**The task**
Please answer from the court opinion below: for what amount was the note on which the executors of B. S. Hensley claimed a credit?

**Passage shown**
┌────────

Supreme Court of North Carolina
Dec 1, 1917
94 S.E. 674 (N.C. 1917)

Opinion

(Filed 22 December, 1917.)

Former Actions — Pleas in Bar — Actions — Executors and Administrators — Fraud.

Pendency of proceedings brought before the clerk wherein the executors of a deceased person are sought to be disallowed a credit for the amount of a certain note alleged to have arisen out of transaction with a bank, involving fraud on the deceased, and transferred to the civil issue docket, to which the bank was not a party, cannot successfully be pleaded in bar to another action wherein the heirs at law are parties, joining the executors for conformity, brought against the bank to recover moneys it had wrongfully received on account of the alleged fraud.

CIVIL ACTION tried before Carter, J., at July Term, 1917, of MITCHELL.

Pless Winborne, W. C. Newland, W. L. Lamber, and S. J. Ervin for plaintiffs.

Merrimon, Adams Johnston, J. Bis Ray, Hudgins Watson, and Charles Hutchins for defendants.


In the answer defendants pleaded the pendency of another action pending in the Superior Court of Yancey County in (22) bar of the prosecution of this. The court sustained the motion to dismiss the action upon the fact of the pleadings, and plaintiffs appealed.


The action which the defendants plead in bar of the prosecution of this action is entitled Lillie Phillips et al. v. J. B. Hensley et al., Executors of B. S. Hensley, and was decided in an opinion by the writer at the present session of this Court. The opinion is referred to for a statement of the facts as explanatory of this case.

It will be seen that the aforesaid case was a proceeding instituted before the clerk of the Superior Court of Yancey County for the purpose of passing upon and auditing the final account of the executors of B. S. Hensley. The proceeding was brought in the Superior Court by appeal, and heard and determined therein upon the sole question as to whether the executors were entitled to a credit for $14,000, being a note they claimed to have paid in full to the Citizens Bank of Burnsville. The defendant was not a party to that proceeding and had no interest in it.

└────────

**Data shown**
┌────────

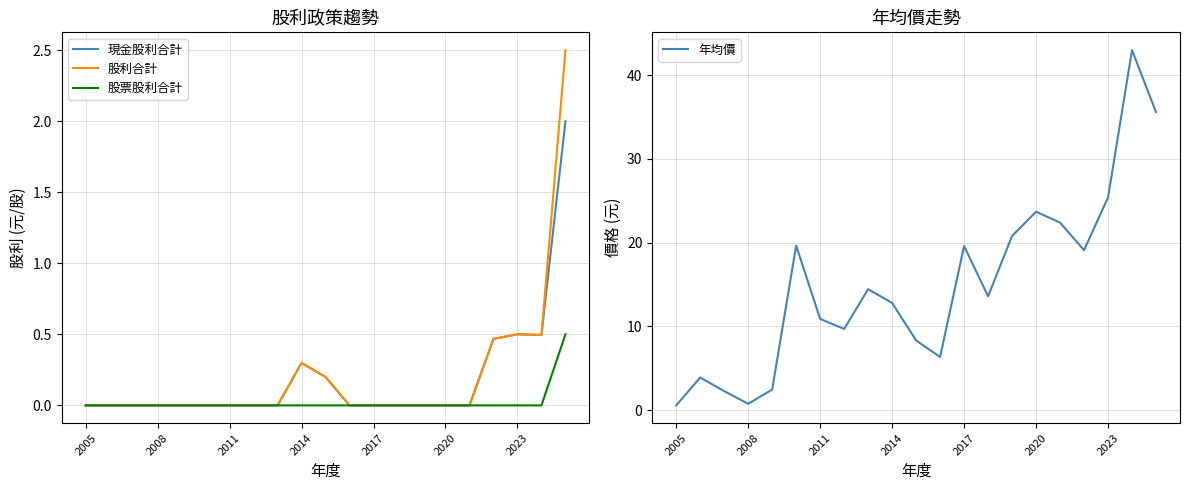

True or false: 年均價 has a value of 0.8 at 2008.

True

└────────

**Exercise output**
$14,000